The stations stayed, but by the early 1960s, some were getting in the way as the city widened its downtown streets to handle more and more commuter traffic.
The last of the comfort stations, the one on Garry, closed April 30, 1979. Its closure saved the city $85,000, what it cost each year to operate — about a $1 per flush.
Hume Young, civic properties director, told the works and operations committee Feb. 18, 1979 — also reported by the Free Press — that a survey indicated average daily use of the facility was 187 men and 60 women, 15 to 20 per cent of them bus drivers.
The train tunnel
One of Winnipeg’s more lurid urban myths is the one about the tunnel that runs from Union Station on Main Street to the Fort Garry Hotel on Broadway, and underneath the storied Manitoba Club that sits between.
The myth goes the tunnel was sometimes used to smuggle prostitutes into the Manitoba Club.

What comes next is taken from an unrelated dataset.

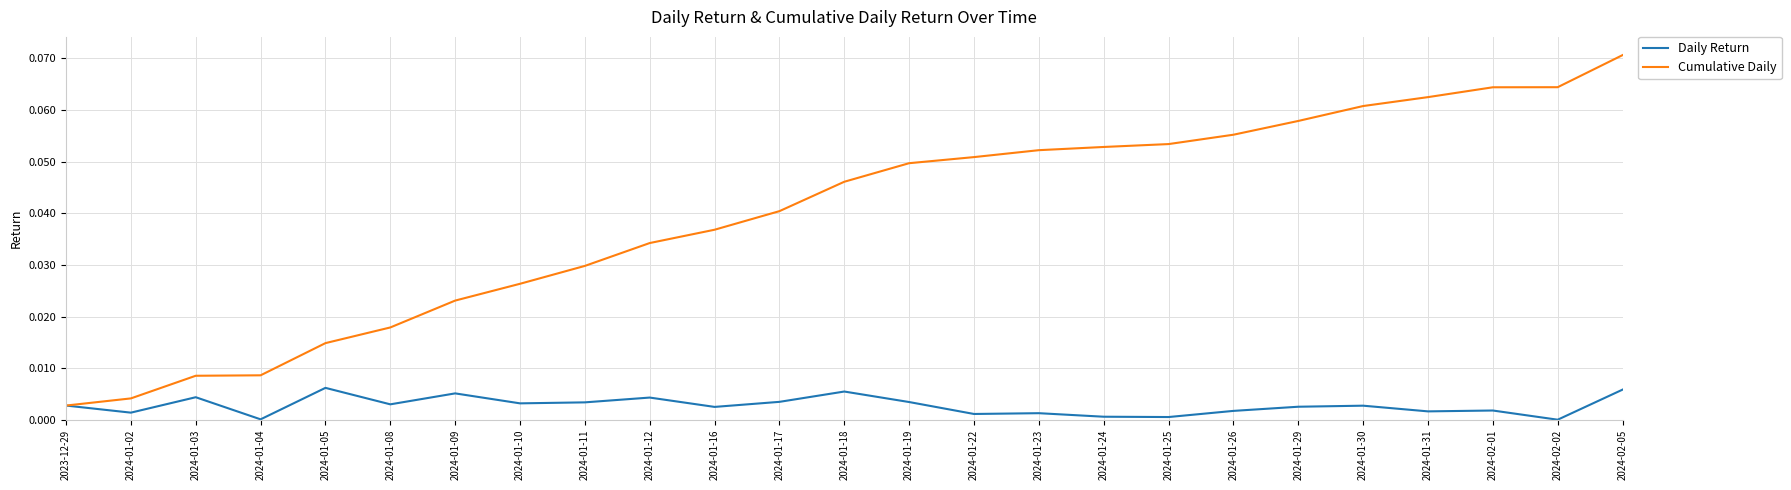

Rank the series by their maximum value, from highest to lowest.

Cumulative Daily, Daily Return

There is no tunnel, according to city records. There are just the remnants of a large pipe from a plant at The Forks — now a TV studio — under Main Street to the hotel. It was used to carry steam heat to keep the hotel warm in winter.
There’s no truth to there being a tunnel running from the train station under Main Street to the Fort Garry Hotel. But there was a tunnel at another train station and another hotel a few blocks north on Main Street. It was at the Canadian Pacific’s Royal Alexandra Hotel that once stood at Higgins Avenue.
City archivist Martin Comeau says blueprints for the hotel, opened in 1906, show a basement corridor that ran from a revolving door on Higgins, down some steps and around the front perimeter of the hotel, down its eastern side and underground towards the train station farther down the block on Higgins.
The tunnel, or corridor, was built to allow train passengers to walk in warmth from the station to the hotel’s front desk.
The blueprints to the hotel have been preserved by the City of Winnipeg Archives.
The hotel was torn down in 1971. The station is now home to the Aboriginal Centre.